Но он не поехал. Он отпустил машину и пошел пешком. Мокрый снег бил в лицо, барашковый воротник быстро намок, шее было неприятно от этого. На тротуарах начиналась слякоть. Василий Антонович ничего не замечал, шел, слизывая с губ мокрые хлопья. «Старинный сказ» почему-то, он даже не мог объяснить почему, его очень ранил. Было обидно, было вяло, вдруг ощутились годы, которых до этого не замечал; их оказалось уже довольно много.

Шлепал по мокрому снегу и недоумевал: в чем дело? Мало ли приходилось видеть и испытывать кляуз и прежде, мало ли видел он отвратительных анонимных писем не только о себе или Соне, — о всей партии, о советской власти. Разное бывало в жизни. И тем не менее «Старинный сказ» превосходил все по скрытой, тщательно обдуманной подлости. Василия Антоновича нисколько не занимал вопрос: кто это мог быть, кто автор?

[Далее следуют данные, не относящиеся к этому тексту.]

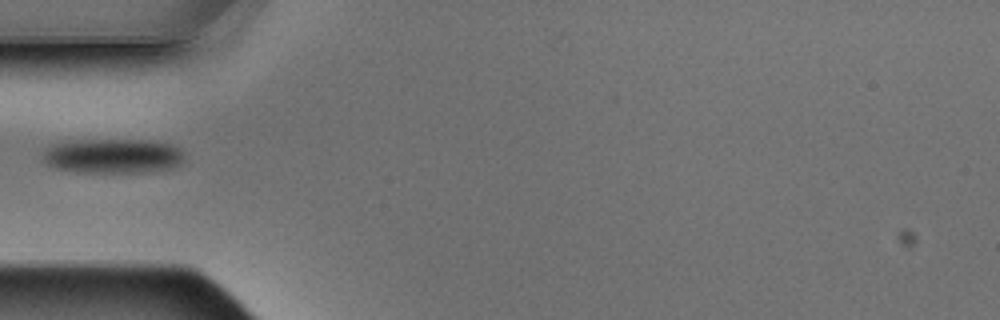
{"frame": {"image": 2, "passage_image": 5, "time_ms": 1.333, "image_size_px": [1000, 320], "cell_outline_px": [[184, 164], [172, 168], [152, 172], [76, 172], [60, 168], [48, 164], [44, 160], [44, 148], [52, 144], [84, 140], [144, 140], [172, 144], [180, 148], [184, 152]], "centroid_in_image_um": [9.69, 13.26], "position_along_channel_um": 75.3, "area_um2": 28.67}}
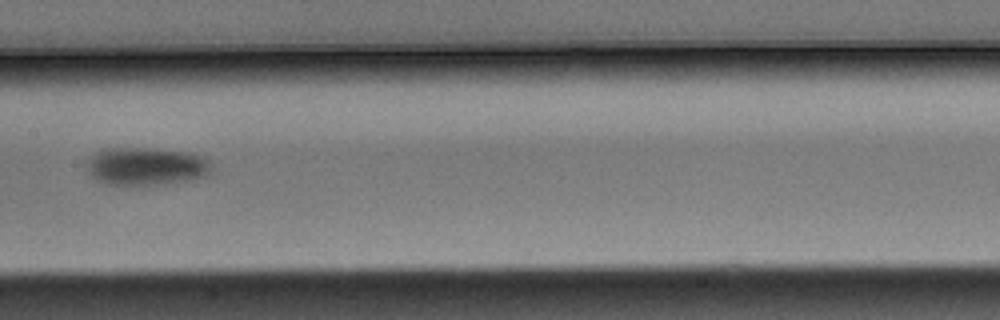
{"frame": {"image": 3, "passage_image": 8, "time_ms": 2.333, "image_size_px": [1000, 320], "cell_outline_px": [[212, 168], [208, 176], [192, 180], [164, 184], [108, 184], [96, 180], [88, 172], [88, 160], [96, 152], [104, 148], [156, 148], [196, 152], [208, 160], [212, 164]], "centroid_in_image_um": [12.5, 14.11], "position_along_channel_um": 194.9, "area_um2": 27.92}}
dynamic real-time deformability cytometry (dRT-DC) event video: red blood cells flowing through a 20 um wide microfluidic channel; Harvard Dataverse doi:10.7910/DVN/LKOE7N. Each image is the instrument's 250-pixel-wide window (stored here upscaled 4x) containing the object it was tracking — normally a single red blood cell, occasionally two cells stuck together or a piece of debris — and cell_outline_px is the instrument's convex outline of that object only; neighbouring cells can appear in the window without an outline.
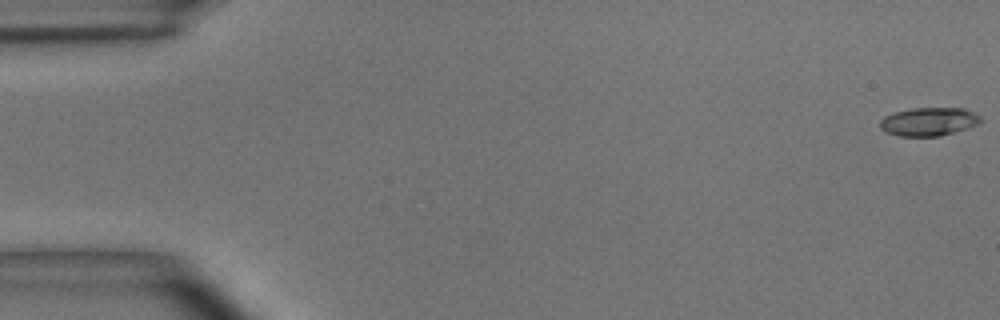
{"species": "common noctule bat (a hibernating species)", "species_latin": "Nyctalus noctula", "temperature_condition": "room temperature", "stored_images_in_passage": 55, "camera_frame_rate_fps": 3000, "um_per_image_px": 0.085, "animal": {"sex": "male", "body_mass_g": 15.6}, "frame": {"image": 1, "passage_image": 1, "time_ms": 0.0, "image_size_px": [1000, 320], "cell_outline_px": [[980, 120], [976, 124], [940, 136], [900, 136], [888, 132], [880, 128], [880, 120], [884, 116], [896, 112], [912, 108], [964, 108], [980, 116]], "centroid_in_image_um": [78.9, 10.33], "position_along_channel_um": 6.1, "area_um2": 16.24}}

Достаточно, что такой автор нашелся, достаточно, что существовала черная душа, выносившая в себе подобную мерзость.

34

Новая постановка давалась Юлии значительно труднее, чем та, в которой она так блеснула лирическими летними пейзажами. Все три действия, все восемь картин новой пьесы происходили в обычных комнатах обычной средней современной квартиры. Что тут придумаешь? Буквально ничего. Стены, окна, древтрестовская светленькая мебель. Юлия набрасывала эскиз за эскизом, ломала голову — чтобы внести хоть сколько-нибудь живое, оригинальное в ординарность, обусловленную замыслом автора пьесы. Кто-то сказал ей в театре: «Дорогая Юлия Павловна, а как в те добрые старые времена, когда придерживались трех аристотелевских единств: времени, места и действия, — как тогда художнику приходилось изворачиваться? Тоже ведь все происходило под одной крышей, в одних стенах». — «Да, — ответила Юлия, — но под какой крышей и в каких стенах? Или дворец, в Венеции, или замок английского короля — какого-нибудь Ричарда, или апартаменты Клеопатры… Олимп, Парнас… Можно было фантазировать сколько угодно, можно было поиграть красками, цветом, светом. А что я сделаю здесь, в этих комнатушках?»

Настроение было плохое, тем более плохое, что и в сердце у Юлии было сумрачно, непонятно, взбаламученно. «Что это, — размышляла Юлия, — неужели я влюбилась в этого Влады-чина? Почему? Зачем? Что я о нем знаю? А что я знала о тех, о других?.. Но я же их никогда и не любила, это было, как говорят сейчас, сосуществование, — хорошо, если мирное, а то ведь бывало и совсем не мирное. Говорят, любовь окрыляет. Где же крылья? Ноги и те еле движутся. Ползаю, что сонная муха».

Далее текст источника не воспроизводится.